§ **How to complete this task**
Retype word for word the first line of the listing and each line after it up to the line with "Revised 12/12", with the pictures taken out.

§ **Data for processing**
_ _ _

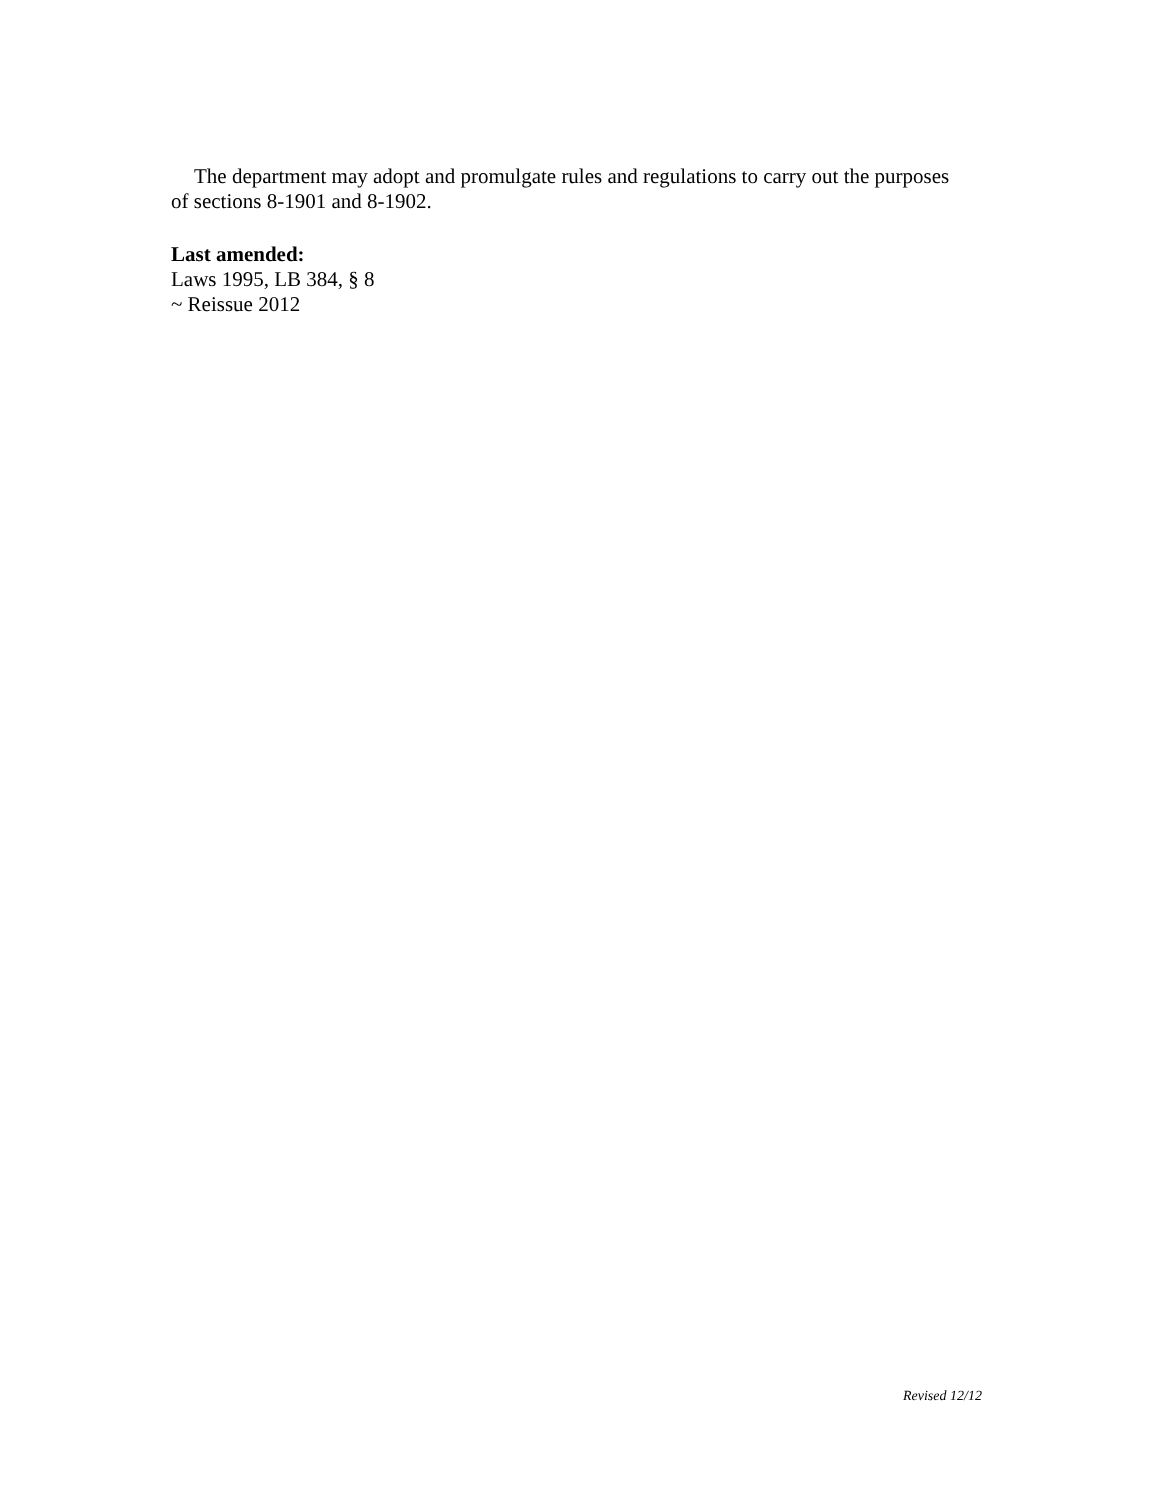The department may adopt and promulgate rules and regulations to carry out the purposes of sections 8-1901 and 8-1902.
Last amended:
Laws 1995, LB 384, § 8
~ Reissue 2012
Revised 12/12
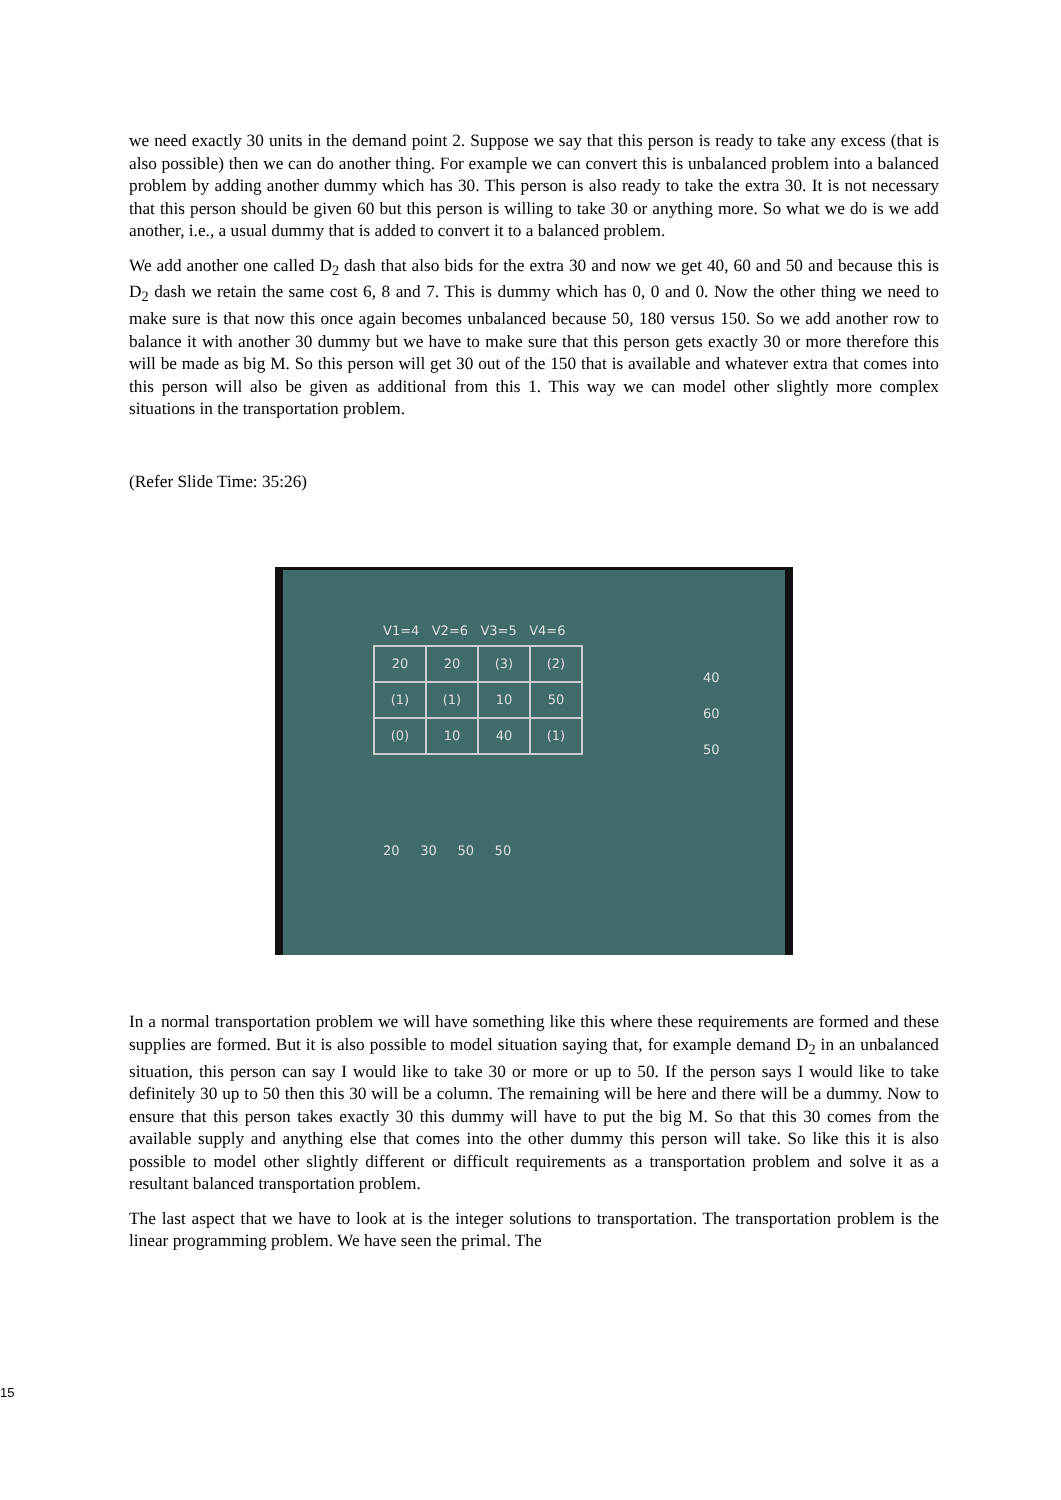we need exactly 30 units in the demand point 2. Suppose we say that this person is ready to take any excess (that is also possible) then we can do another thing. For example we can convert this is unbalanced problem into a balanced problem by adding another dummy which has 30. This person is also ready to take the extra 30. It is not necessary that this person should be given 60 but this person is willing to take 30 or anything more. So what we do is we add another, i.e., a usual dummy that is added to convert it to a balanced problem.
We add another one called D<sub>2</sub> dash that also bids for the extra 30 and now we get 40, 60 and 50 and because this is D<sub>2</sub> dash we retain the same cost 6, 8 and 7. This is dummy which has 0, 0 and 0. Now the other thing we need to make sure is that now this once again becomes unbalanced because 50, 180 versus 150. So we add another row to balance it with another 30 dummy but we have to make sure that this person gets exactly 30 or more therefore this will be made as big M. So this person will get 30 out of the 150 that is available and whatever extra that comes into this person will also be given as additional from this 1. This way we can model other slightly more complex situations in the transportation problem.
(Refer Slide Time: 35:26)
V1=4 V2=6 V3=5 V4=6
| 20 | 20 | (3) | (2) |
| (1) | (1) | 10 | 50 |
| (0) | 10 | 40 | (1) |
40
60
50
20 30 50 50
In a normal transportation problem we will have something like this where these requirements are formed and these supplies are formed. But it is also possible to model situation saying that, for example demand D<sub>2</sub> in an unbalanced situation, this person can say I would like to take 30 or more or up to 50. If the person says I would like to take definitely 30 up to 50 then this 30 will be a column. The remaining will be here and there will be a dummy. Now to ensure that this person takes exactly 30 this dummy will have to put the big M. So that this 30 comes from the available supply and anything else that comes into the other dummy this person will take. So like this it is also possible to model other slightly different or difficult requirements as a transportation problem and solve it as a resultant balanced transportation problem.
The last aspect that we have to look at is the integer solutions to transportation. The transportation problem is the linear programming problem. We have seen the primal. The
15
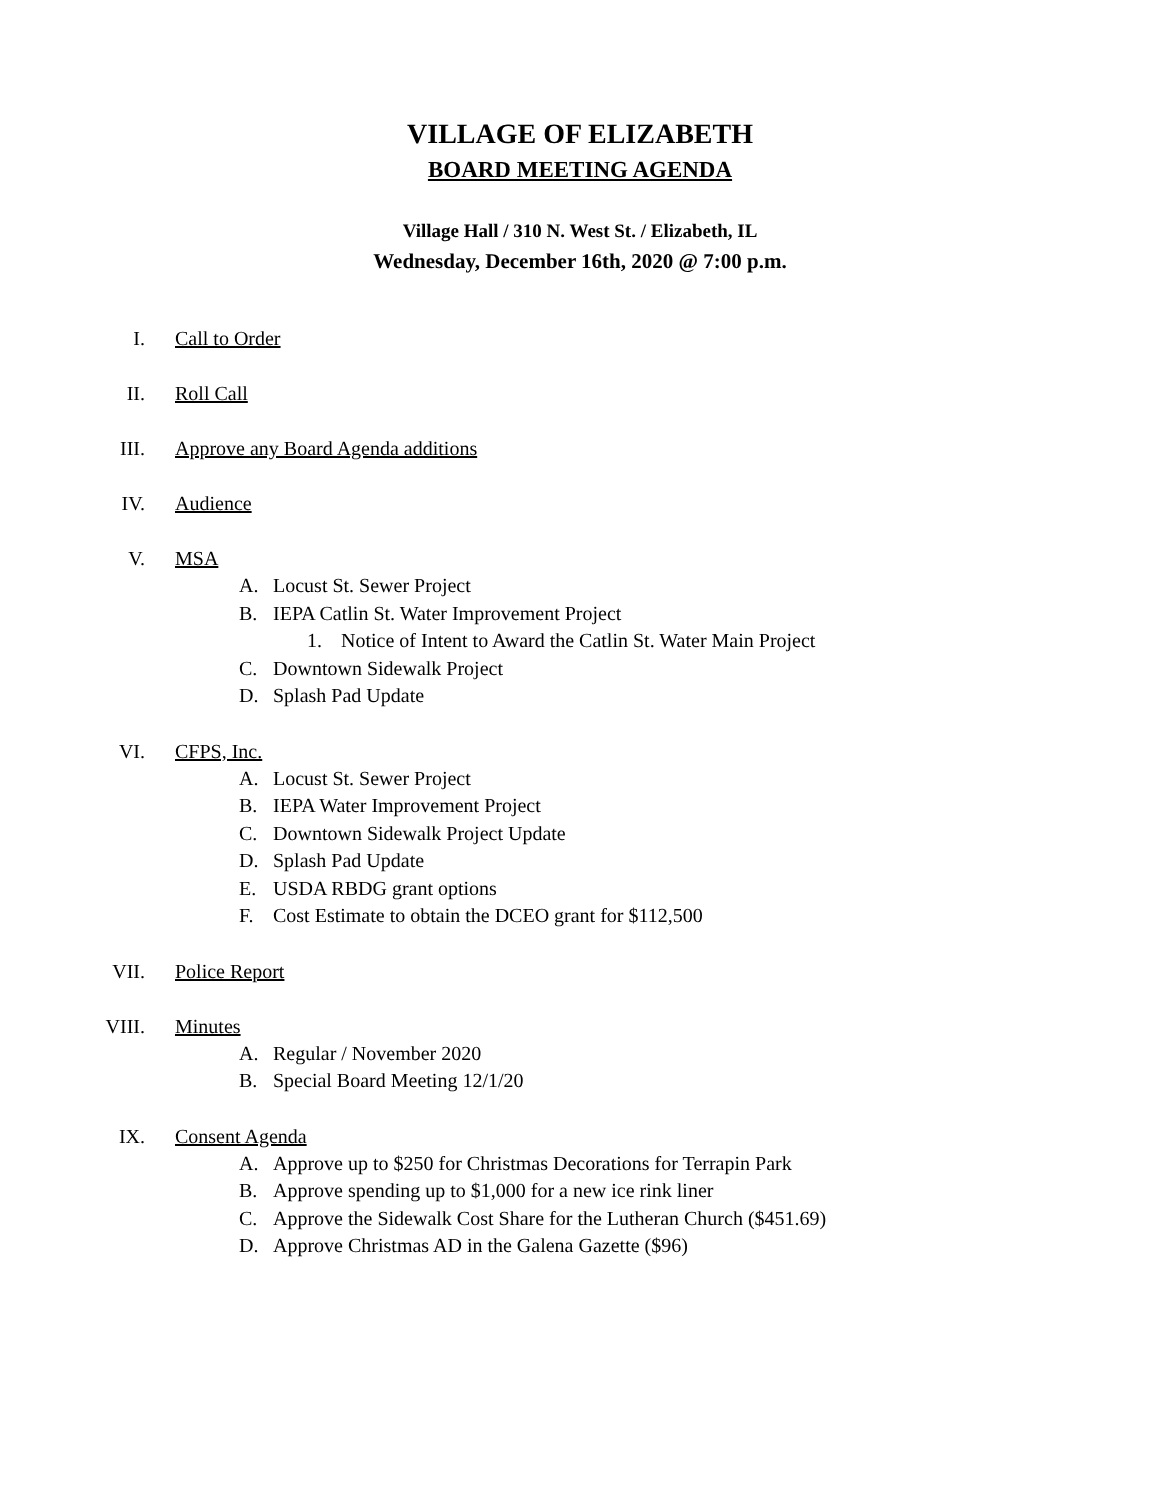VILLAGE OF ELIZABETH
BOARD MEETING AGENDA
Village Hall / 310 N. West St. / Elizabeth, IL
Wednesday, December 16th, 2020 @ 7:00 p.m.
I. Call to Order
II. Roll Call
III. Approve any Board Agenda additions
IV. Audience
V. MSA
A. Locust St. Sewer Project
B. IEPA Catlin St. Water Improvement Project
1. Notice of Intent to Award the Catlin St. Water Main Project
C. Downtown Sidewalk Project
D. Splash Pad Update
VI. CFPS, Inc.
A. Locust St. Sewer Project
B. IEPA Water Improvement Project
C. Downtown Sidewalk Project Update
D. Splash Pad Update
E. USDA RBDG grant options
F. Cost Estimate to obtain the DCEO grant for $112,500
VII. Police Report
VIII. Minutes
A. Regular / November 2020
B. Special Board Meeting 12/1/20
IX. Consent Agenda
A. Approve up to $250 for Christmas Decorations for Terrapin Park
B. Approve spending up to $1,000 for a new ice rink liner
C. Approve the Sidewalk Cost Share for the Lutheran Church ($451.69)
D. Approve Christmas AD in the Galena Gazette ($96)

_ _ _

§ **Output for this task**
The department may adopt and promulgate rules and regulations to carry out the purposes of sections 8-1901 and 8-1902.
Last amended:
Laws 1995, LB 384, § 8
~ Reissue 2012
Revised 12/12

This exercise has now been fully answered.